Lee Rose and the creative team behind the “Hollywood Party” segment of Dick Clark’s Rockin’ New Year’s Eve show begin looking for a suitable soundstage for their production in mid-September. Most years the process is fairly routine, but not (no surprise!) in 2020.
“We scouted the Los Angeles Convention Center as a possible location,” said Rose, who began lighting Dick Clark New Year’s Eve segments back in the “par can days” of December 1984. “Normally we’re on a soundstage for the Hollywood Party, but as it turned out, most of the TV shows that went down for the pandemic left their sets on their stages. Between that and production starting up for some new shows, there were no stages to be had. A venue was finally confirmed in October with production ‘tweaking’ the layout to make it more COVID compliant.”
The prolonged quest for a stage was only of many unique issues Rose and his associates faced this year. Still, it wound up being “entertainment-as-usual” for the 10-million-plus TV viewers who tuned in to watch the Hollywood Party on New Year’s Eve, as it delivered all the fiery punch that fans have come to expect from the program
This was readily apparent when Megan Thee Stallion dominated the stage with her red-hot sound and dance moves. Supporting her sparkling performance note-for-note with every gyration was Rose’s bold and dynamic lightshow, which featured 12 CHAUVET Professional Maverick MK Pyxis fixtures, supplied by PRG.

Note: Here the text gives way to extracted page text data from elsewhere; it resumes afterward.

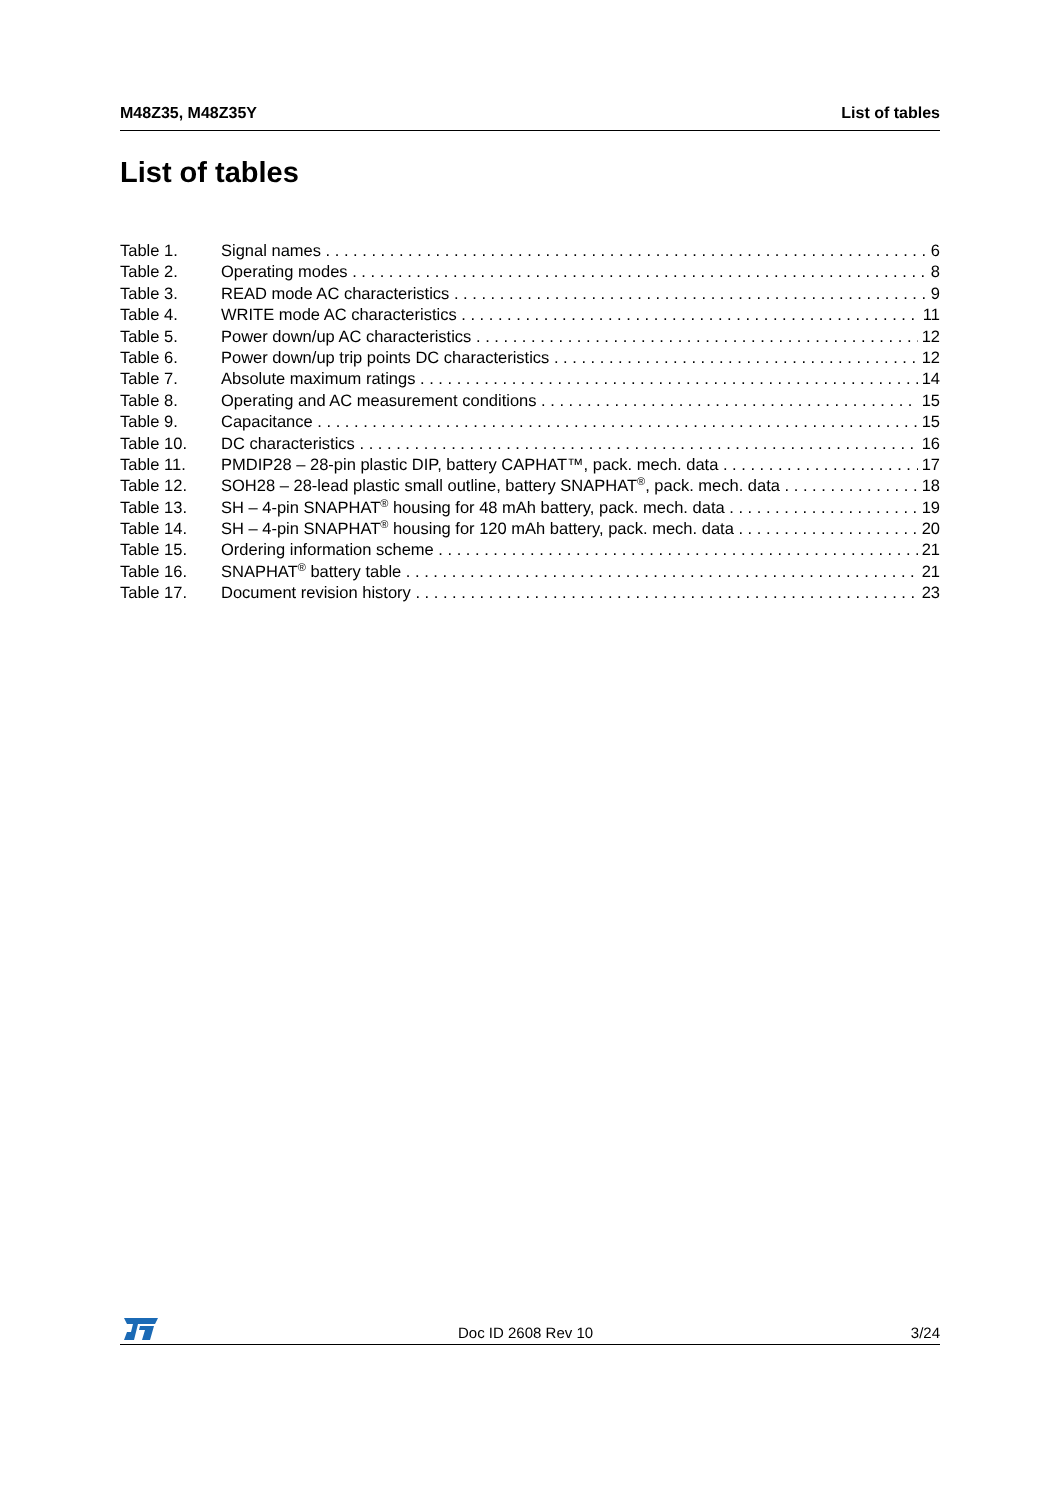M48Z35, M48Z35Y List of tables
List of tables
Table 1. Signal names 6
Table 2. Operating modes 8
Table 3. READ mode AC characteristics 9
Table 4. WRITE mode AC characteristics 11
Table 5. Power down/up AC characteristics 12
Table 6. Power down/up trip points DC characteristics 12
Table 7. Absolute maximum ratings 14
Table 8. Operating and AC measurement conditions 15
Table 9. Capacitance 15
Table 10. DC characteristics 16
Table 11. PMDIP28 – 28-pin plastic DIP, battery CAPHAT™, pack. mech. data 17
Table 12. SOH28 – 28-lead plastic small outline, battery SNAPHAT<sup>®</sup>, pack. mech. data 18
Table 13. SH – 4-pin SNAPHAT<sup>®</sup> housing for 48 mAh battery, pack. mech. data 19
Table 14. SH – 4-pin SNAPHAT<sup>®</sup> housing for 120 mAh battery, pack. mech. data 20
Table 15. Ordering information scheme 21
Table 16. SNAPHAT<sup>®</sup> battery table 21
Table 17. Document revision history 23
Doc ID 2608 Rev 10 3/24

“As soon I saw the art director’s layout for Megan Thee Stallion, with its series of 6-foot by 6-foot dancer risers, I envisioned using the Maverick Pyxis with them,” said Rose. “I knew the risers would offer a perfect place to use these fixtures, both from a layout and musical perspective. Their outer LED ring and the intense pencil thin beam from their center pixel, gave us great movement and animation that really complemented the dance moves and music.”
Rose positioned three Pyxis units on the camera-facing side of the deck on each of the four dancer risers, which were located to either side and behind Megan Thee Stallion. From these positions the fixtures animated the area around the superstar with chases from their outer rim of pixels, 360ﹾ pan and tilt movements, and sharp beams directed across the stage from their 60W RGBW center pixel.
Since the dance risers were different heights, the Pyxis units on them directed light across the stage at varying levels. This added a camera-friendly element of depth to the setting.
In addition to Megan Thee Stallion, the Hollywood Party featured 34 other musical performances. Providing each act with a design that reflected its music and personality was a challenge that Rose and his team met by balancing all the fixtures in their rig, including six Rouge Outcast Hybrid 1 units, along with their video displays.
“The versatility of our rig allowed us to generate supportive looks for different artists,” said Rose. “My programmers Andy O’Reilly and Patrick Brazil also did a great job, contributing to and expanding on the multitude of lighting looks based on basic direction from me.
“I am very fortunate to work with such a great group of people on this program,” continued Rose. “Aside from Andy and Patrick, there was also content producer Nick Militello, media programmer Martin Phillips, our line producer Kathy Erickson, chief lighting tech Tony Ward, my lead tech Steve Oleniczak, my assistant lighting designer Cameron Pieratt, and video shader Mark Sanford. I am also really grateful to Hollywood Party director Barry Glazer — and for the support I received for last 36 years from our producer Larry Klein.”
Looking back over those three-plus decades, Rose recalls he first NYE show at the Coconut Grove in the Ambassador Hotel. Over the years, he took on different roles in the production of the iconic program and encountered all sorts of challenges. “We’ve seen just about everything — or at least I thought so until 2020 came along,” he quipped.
The challenges presented this year were unprecedented, but as Rose and the rest of the team involved in Hollywood Party demonstrated, when entertainment professionals are resourceful, the show does indeed go on.